Prompt A: Print the lines of the listing from the line containing "Target: **myocardium**. Reply" through the end of the listing, unchanged and leaving out the pictures.

The economic outcomes we experience have never been wholly the consequence of markets efficiently allocating resources to their optimal uses. On the contrary, how the costs and benefits of technological progress are distributed is a matter of social choice – even if it does not always seem so.

CAMBRIDGE – Daron Acemoglu and Simon Johnson’s new book, Power and Progress, joins a number of other grand narratives that address a key question for the world economy today: How did the United States – and, somewhat in parallel, the United Kingdom – get into their current mess? Other worthwhile contributions include Jonathan Ira Levy’s Ages of American Capitalism, J. Bradford DeLong’s Slouching Towards Utopia, Gary Gerstle’s The Rise and Fall of the Neoliberal Order, Helen Thompson’s Disorder: Hard Times in the 21st Century, and Martin Wolf’s The Crisis of Democratic Capitalism.

All these works address a fundamental tension between the industrialized Western world’s two systems for distributing and exercising power: political democracy and the market economy. Each, in its own way, documents how the dynamics of capitalism have concentrated economic and financial power, which then is used to influence and even dominate the political process.

Entries in the collection:
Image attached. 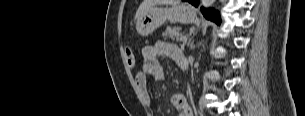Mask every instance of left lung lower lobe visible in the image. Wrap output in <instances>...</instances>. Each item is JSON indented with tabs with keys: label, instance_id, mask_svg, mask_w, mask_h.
<instances>
[{
	"label": "left lung lower lobe",
	"instance_id": "obj_1",
	"mask_svg": "<svg viewBox=\"0 0 305 116\" xmlns=\"http://www.w3.org/2000/svg\"><path fill=\"white\" fill-rule=\"evenodd\" d=\"M187 2L191 3L192 5H194L196 7L199 4L198 0H187ZM201 11L207 19H210V20L216 22L217 24H220L221 20H220L219 13L217 11H215L214 9H204L203 7L201 8Z\"/></svg>",
	"mask_w": 305,
	"mask_h": 116
}]
</instances>
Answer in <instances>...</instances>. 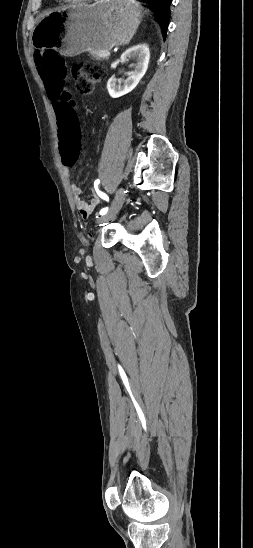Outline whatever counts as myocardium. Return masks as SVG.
Wrapping results in <instances>:
<instances>
[{"label": "myocardium", "instance_id": "obj_1", "mask_svg": "<svg viewBox=\"0 0 253 548\" xmlns=\"http://www.w3.org/2000/svg\"><path fill=\"white\" fill-rule=\"evenodd\" d=\"M65 2H72V3H77V2H83V1H92V0H63Z\"/></svg>", "mask_w": 253, "mask_h": 548}]
</instances>
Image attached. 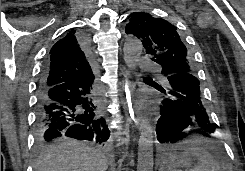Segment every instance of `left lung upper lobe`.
Masks as SVG:
<instances>
[{
    "label": "left lung upper lobe",
    "mask_w": 245,
    "mask_h": 171,
    "mask_svg": "<svg viewBox=\"0 0 245 171\" xmlns=\"http://www.w3.org/2000/svg\"><path fill=\"white\" fill-rule=\"evenodd\" d=\"M125 32L142 41L151 60L159 64L164 77L169 76L172 68L195 73L193 62L182 36L170 22L155 18L149 13L134 12L128 16Z\"/></svg>",
    "instance_id": "5c2ea615"
}]
</instances>
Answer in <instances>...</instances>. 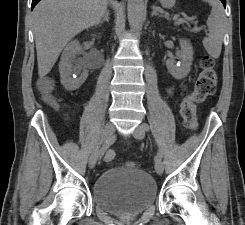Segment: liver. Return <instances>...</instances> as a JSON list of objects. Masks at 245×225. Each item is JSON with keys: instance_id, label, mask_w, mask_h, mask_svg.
I'll return each mask as SVG.
<instances>
[{"instance_id": "liver-1", "label": "liver", "mask_w": 245, "mask_h": 225, "mask_svg": "<svg viewBox=\"0 0 245 225\" xmlns=\"http://www.w3.org/2000/svg\"><path fill=\"white\" fill-rule=\"evenodd\" d=\"M108 0H42L33 10L38 74L45 77L66 44L78 33L99 24Z\"/></svg>"}]
</instances>
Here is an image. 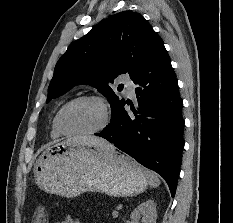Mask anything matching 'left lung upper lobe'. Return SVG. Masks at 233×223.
Masks as SVG:
<instances>
[{
  "instance_id": "1",
  "label": "left lung upper lobe",
  "mask_w": 233,
  "mask_h": 223,
  "mask_svg": "<svg viewBox=\"0 0 233 223\" xmlns=\"http://www.w3.org/2000/svg\"><path fill=\"white\" fill-rule=\"evenodd\" d=\"M160 37L141 14L119 12L80 38L58 60L48 88L47 101L76 84H91L108 98L112 117L125 103L109 86L119 75L136 77Z\"/></svg>"
}]
</instances>
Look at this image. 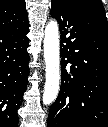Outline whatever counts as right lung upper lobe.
<instances>
[{
  "label": "right lung upper lobe",
  "instance_id": "cb5924a9",
  "mask_svg": "<svg viewBox=\"0 0 108 127\" xmlns=\"http://www.w3.org/2000/svg\"><path fill=\"white\" fill-rule=\"evenodd\" d=\"M26 23L25 0H0V31L15 29Z\"/></svg>",
  "mask_w": 108,
  "mask_h": 127
}]
</instances>
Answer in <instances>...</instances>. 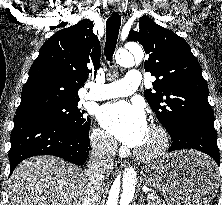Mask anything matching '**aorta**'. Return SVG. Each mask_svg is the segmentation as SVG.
I'll use <instances>...</instances> for the list:
<instances>
[{
	"label": "aorta",
	"mask_w": 222,
	"mask_h": 205,
	"mask_svg": "<svg viewBox=\"0 0 222 205\" xmlns=\"http://www.w3.org/2000/svg\"><path fill=\"white\" fill-rule=\"evenodd\" d=\"M142 57V48L137 44H129L120 51L117 62L122 67H132L139 63ZM137 184L136 170L132 167L127 168L122 178L119 175L113 182L106 205H129L136 194Z\"/></svg>",
	"instance_id": "obj_1"
}]
</instances>
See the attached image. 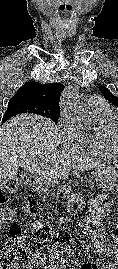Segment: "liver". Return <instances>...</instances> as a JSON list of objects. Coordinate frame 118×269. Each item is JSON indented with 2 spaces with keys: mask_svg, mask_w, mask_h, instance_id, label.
I'll list each match as a JSON object with an SVG mask.
<instances>
[{
  "mask_svg": "<svg viewBox=\"0 0 118 269\" xmlns=\"http://www.w3.org/2000/svg\"><path fill=\"white\" fill-rule=\"evenodd\" d=\"M58 130L52 120L36 114L17 115L0 127V181L16 177L18 168L53 180L66 179L70 170L100 167L68 149L58 151ZM42 171V172H39ZM52 172V177L47 173Z\"/></svg>",
  "mask_w": 118,
  "mask_h": 269,
  "instance_id": "6515ba94",
  "label": "liver"
}]
</instances>
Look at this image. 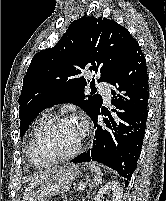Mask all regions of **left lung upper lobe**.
Returning a JSON list of instances; mask_svg holds the SVG:
<instances>
[{"instance_id":"obj_1","label":"left lung upper lobe","mask_w":166,"mask_h":201,"mask_svg":"<svg viewBox=\"0 0 166 201\" xmlns=\"http://www.w3.org/2000/svg\"><path fill=\"white\" fill-rule=\"evenodd\" d=\"M137 43L114 20L82 17L73 21L53 48L33 57L24 76L18 100L20 136L42 110L54 104L72 102L93 118L103 101L100 95H84L85 71L109 83Z\"/></svg>"}]
</instances>
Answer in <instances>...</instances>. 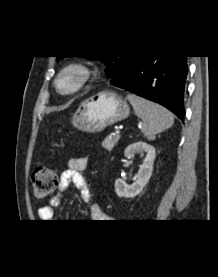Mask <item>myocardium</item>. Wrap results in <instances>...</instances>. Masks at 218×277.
<instances>
[{
	"label": "myocardium",
	"mask_w": 218,
	"mask_h": 277,
	"mask_svg": "<svg viewBox=\"0 0 218 277\" xmlns=\"http://www.w3.org/2000/svg\"><path fill=\"white\" fill-rule=\"evenodd\" d=\"M93 75V70L84 62H69L62 66L55 79L54 86L61 95H72L79 92L87 85ZM71 80L70 85L65 86V80Z\"/></svg>",
	"instance_id": "obj_1"
}]
</instances>
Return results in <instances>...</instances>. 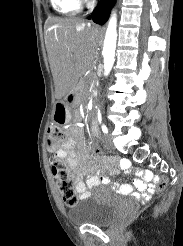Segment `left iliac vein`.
Returning a JSON list of instances; mask_svg holds the SVG:
<instances>
[{
	"label": "left iliac vein",
	"instance_id": "4c4485c4",
	"mask_svg": "<svg viewBox=\"0 0 183 246\" xmlns=\"http://www.w3.org/2000/svg\"><path fill=\"white\" fill-rule=\"evenodd\" d=\"M104 144H105V147L108 149V150H113L114 149V145H113V142H112V137L111 136H105L104 137Z\"/></svg>",
	"mask_w": 183,
	"mask_h": 246
}]
</instances>
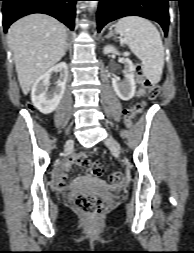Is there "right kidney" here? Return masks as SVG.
Masks as SVG:
<instances>
[{
    "label": "right kidney",
    "instance_id": "right-kidney-1",
    "mask_svg": "<svg viewBox=\"0 0 194 253\" xmlns=\"http://www.w3.org/2000/svg\"><path fill=\"white\" fill-rule=\"evenodd\" d=\"M53 73H60L57 85L49 91L50 78ZM68 79V66L61 62L41 75L34 83L31 91L33 105L43 114L52 113L59 105Z\"/></svg>",
    "mask_w": 194,
    "mask_h": 253
}]
</instances>
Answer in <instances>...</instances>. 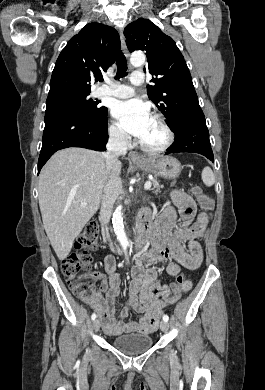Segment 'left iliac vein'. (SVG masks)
Segmentation results:
<instances>
[{
	"instance_id": "obj_1",
	"label": "left iliac vein",
	"mask_w": 265,
	"mask_h": 390,
	"mask_svg": "<svg viewBox=\"0 0 265 390\" xmlns=\"http://www.w3.org/2000/svg\"><path fill=\"white\" fill-rule=\"evenodd\" d=\"M160 329L163 331V332H167L168 329H169V324L165 321H162L160 323Z\"/></svg>"
}]
</instances>
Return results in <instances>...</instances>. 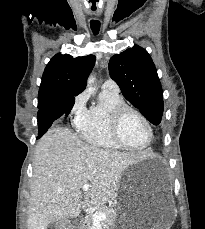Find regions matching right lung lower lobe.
Masks as SVG:
<instances>
[{"label": "right lung lower lobe", "instance_id": "1", "mask_svg": "<svg viewBox=\"0 0 205 229\" xmlns=\"http://www.w3.org/2000/svg\"><path fill=\"white\" fill-rule=\"evenodd\" d=\"M75 101L73 102L70 97L59 99L49 106L42 108L38 111V137L41 138L44 133L47 132L53 121L60 116L69 114L73 108Z\"/></svg>", "mask_w": 205, "mask_h": 229}]
</instances>
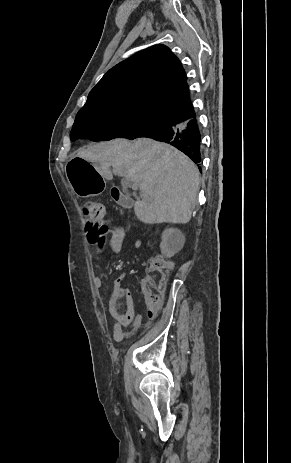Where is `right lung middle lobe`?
Returning a JSON list of instances; mask_svg holds the SVG:
<instances>
[{
  "label": "right lung middle lobe",
  "instance_id": "right-lung-middle-lobe-1",
  "mask_svg": "<svg viewBox=\"0 0 291 463\" xmlns=\"http://www.w3.org/2000/svg\"><path fill=\"white\" fill-rule=\"evenodd\" d=\"M165 118L138 109L83 108L76 115L72 140L135 139L165 124Z\"/></svg>",
  "mask_w": 291,
  "mask_h": 463
}]
</instances>
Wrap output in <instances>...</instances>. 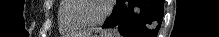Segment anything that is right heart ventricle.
Segmentation results:
<instances>
[{"label": "right heart ventricle", "mask_w": 219, "mask_h": 37, "mask_svg": "<svg viewBox=\"0 0 219 37\" xmlns=\"http://www.w3.org/2000/svg\"><path fill=\"white\" fill-rule=\"evenodd\" d=\"M71 6L72 4L69 0H61L57 6L59 30L62 34L76 32L81 29V27L74 25L67 16Z\"/></svg>", "instance_id": "e07e8e85"}]
</instances>
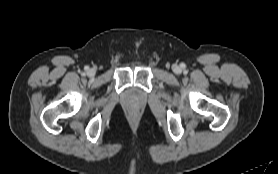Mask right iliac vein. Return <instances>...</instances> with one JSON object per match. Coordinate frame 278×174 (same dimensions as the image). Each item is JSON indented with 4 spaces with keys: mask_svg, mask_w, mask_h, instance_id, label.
<instances>
[{
    "mask_svg": "<svg viewBox=\"0 0 278 174\" xmlns=\"http://www.w3.org/2000/svg\"><path fill=\"white\" fill-rule=\"evenodd\" d=\"M89 77H93L96 74V70L95 69H89L87 72Z\"/></svg>",
    "mask_w": 278,
    "mask_h": 174,
    "instance_id": "63e3f726",
    "label": "right iliac vein"
}]
</instances>
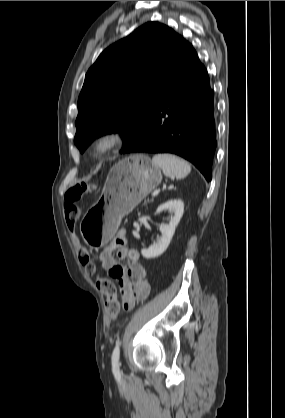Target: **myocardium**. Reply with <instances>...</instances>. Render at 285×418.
<instances>
[{"instance_id": "1", "label": "myocardium", "mask_w": 285, "mask_h": 418, "mask_svg": "<svg viewBox=\"0 0 285 418\" xmlns=\"http://www.w3.org/2000/svg\"><path fill=\"white\" fill-rule=\"evenodd\" d=\"M122 142V136L116 131H105L96 135L91 142V153L101 160L115 152Z\"/></svg>"}]
</instances>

Prompt B: Please output the passage of the economics text from "The economic outcomes" to "of Democratic Capitalism." word for word.

Correct answer A:
Target: **myocardium**. Reply with <instances>...</instances>. Render at 285×418.
<instances>
[{"instance_id": "1", "label": "myocardium", "mask_w": 285, "mask_h": 418, "mask_svg": "<svg viewBox=\"0 0 285 418\" xmlns=\"http://www.w3.org/2000/svg\"><path fill=\"white\" fill-rule=\"evenodd\" d=\"M122 142V136L116 131H105L96 135L91 142V153L101 160L115 152Z\"/></svg>"}]
</instances>

Correct answer B:
The economic outcomes we experience have never been wholly the consequence of markets efficiently allocating resources to their optimal uses. On the contrary, how the costs and benefits of technological progress are distributed is a matter of social choice – even if it does not always seem so.

CAMBRIDGE – Daron Acemoglu and Simon Johnson’s new book, Power and Progress, joins a number of other grand narratives that address a key question for the world economy today: How did the United States – and, somewhat in parallel, the United Kingdom – get into their current mess? Other worthwhile contributions include Jonathan Ira Levy’s Ages of American Capitalism, J. Bradford DeLong’s Slouching Towards Utopia, Gary Gerstle’s The Rise and Fall of the Neoliberal Order, Helen Thompson’s Disorder: Hard Times in the 21st Century, and Martin Wolf’s The Crisis of Democratic Capitalism.